● TASK INSTRUCTIONS: Where a line of the records contains the word "down", show that line.

THE RECORDS below:

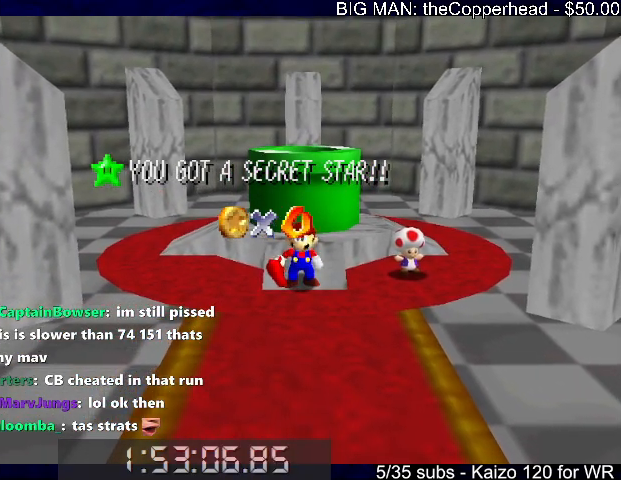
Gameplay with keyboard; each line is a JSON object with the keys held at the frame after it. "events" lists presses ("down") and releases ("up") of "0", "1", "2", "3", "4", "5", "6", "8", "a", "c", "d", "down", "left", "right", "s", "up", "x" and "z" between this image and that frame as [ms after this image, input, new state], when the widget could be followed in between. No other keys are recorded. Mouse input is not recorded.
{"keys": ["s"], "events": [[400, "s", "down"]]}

End of THE RECORDS.
THE RECORDS below:

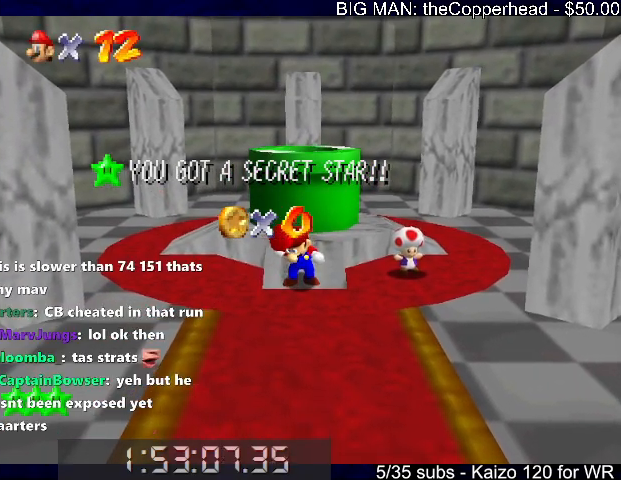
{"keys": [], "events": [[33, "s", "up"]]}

End of THE RECORDS.

● ANSWER TO THIS TASK:
Gameplay with keyboard; each line is a JSON object with the keys held at the frame after it. "events" lists presses ("down") and releases ("up") of "0", "1", "2", "3", "4", "5", "6", "8", "a", "c", "d", "down", "left", "right", "s", "up", "x" and "z" between this image and that frame as [ms after this image, input, new state], when the widget could be followed in between. No other keys are recorded. Mouse input is not recorded.
{"keys": ["s"], "events": [[400, "s", "down"]]}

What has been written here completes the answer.